In the forum thread on S-10 and G-body chassis, why had Mark spent the last week under an S-10?

Exercise passage:
((

# s10 chassis same as G-body chassis??



## elcaminoman

I am just curious if the s10 chassis is the same width and height of a g-body chassis?
I know the front suspensions the same and is swapable,but how about rear kits for s10's are they swapable , i only ask this question because i wanted to get the s10's roadgrater rear kit for my g-body to make it a simple and easy install in the rear,but i first need to know if the chassis are the same width across and height,also are they the same rearends used???


----------



## Mark

theres no way. i have spent the last week under a s-10 (fixing the frame, it hit a pole) they g-body idea starts and stops with the front sispension


----------



## skandalouz

a week?? I can straighten one of those out in a day and that's with a diamond and a twist in the frame.

))

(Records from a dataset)
((

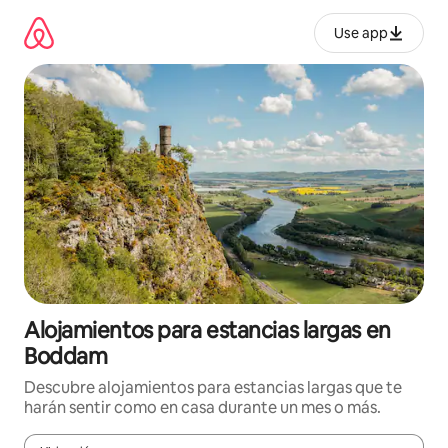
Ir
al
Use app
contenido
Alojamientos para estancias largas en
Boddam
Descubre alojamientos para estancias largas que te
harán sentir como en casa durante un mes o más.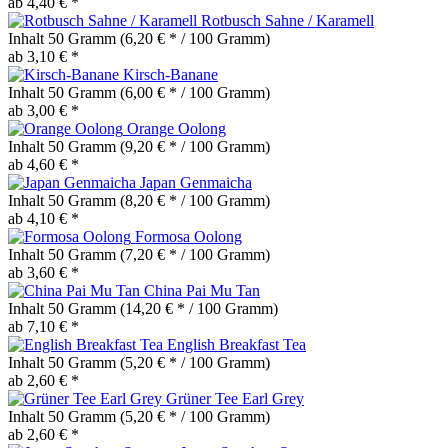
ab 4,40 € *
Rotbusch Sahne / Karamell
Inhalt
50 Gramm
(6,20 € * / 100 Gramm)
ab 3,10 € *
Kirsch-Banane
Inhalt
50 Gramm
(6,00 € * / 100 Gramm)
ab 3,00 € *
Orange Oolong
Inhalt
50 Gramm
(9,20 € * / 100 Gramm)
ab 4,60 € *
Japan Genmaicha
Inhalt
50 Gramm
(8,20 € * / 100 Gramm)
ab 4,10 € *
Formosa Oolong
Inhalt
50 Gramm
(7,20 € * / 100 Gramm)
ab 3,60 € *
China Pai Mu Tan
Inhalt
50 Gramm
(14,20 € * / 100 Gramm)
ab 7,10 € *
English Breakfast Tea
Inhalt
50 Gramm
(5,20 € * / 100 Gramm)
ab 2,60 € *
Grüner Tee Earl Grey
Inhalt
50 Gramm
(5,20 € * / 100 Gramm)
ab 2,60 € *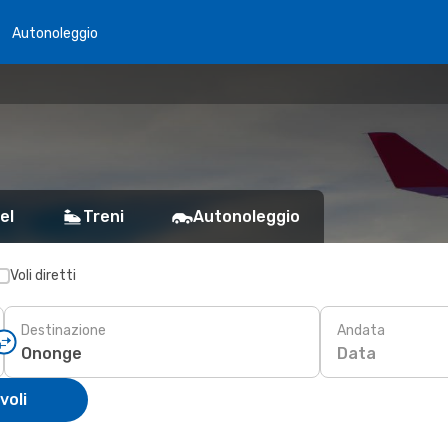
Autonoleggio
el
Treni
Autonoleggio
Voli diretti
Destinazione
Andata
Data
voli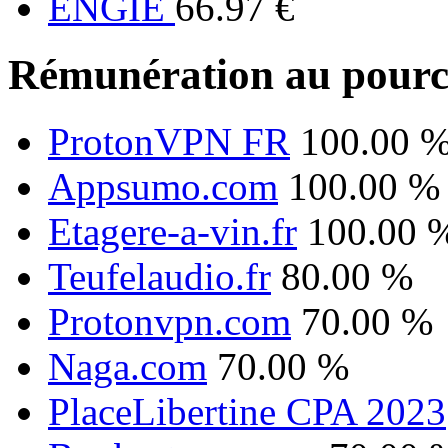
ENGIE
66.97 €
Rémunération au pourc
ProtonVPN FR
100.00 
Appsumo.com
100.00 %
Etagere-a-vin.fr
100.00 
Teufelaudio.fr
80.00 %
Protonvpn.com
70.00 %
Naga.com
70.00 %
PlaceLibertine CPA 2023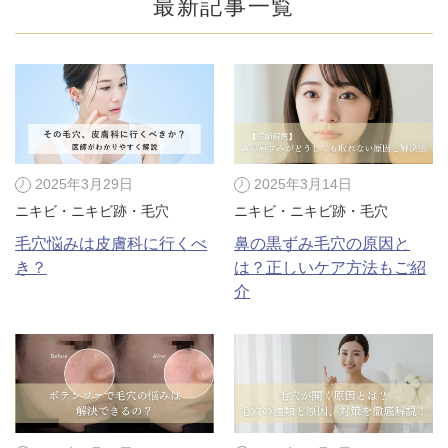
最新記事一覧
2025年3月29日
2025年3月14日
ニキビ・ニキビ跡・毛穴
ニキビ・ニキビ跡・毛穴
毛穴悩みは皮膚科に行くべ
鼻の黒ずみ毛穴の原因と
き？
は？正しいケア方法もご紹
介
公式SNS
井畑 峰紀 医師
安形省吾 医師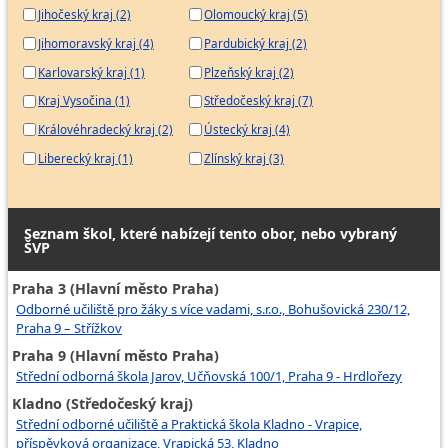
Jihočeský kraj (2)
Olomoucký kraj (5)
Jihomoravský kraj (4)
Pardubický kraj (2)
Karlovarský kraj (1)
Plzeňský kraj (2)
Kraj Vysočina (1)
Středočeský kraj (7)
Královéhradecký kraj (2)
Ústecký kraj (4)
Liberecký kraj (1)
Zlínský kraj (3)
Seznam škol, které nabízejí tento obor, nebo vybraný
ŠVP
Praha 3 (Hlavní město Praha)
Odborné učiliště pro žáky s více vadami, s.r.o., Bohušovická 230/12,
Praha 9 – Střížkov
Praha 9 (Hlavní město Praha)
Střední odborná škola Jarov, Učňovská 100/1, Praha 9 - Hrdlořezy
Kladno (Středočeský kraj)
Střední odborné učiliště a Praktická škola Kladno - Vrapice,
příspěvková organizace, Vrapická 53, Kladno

))

Response area: He was fixing its frame after it hit a pole.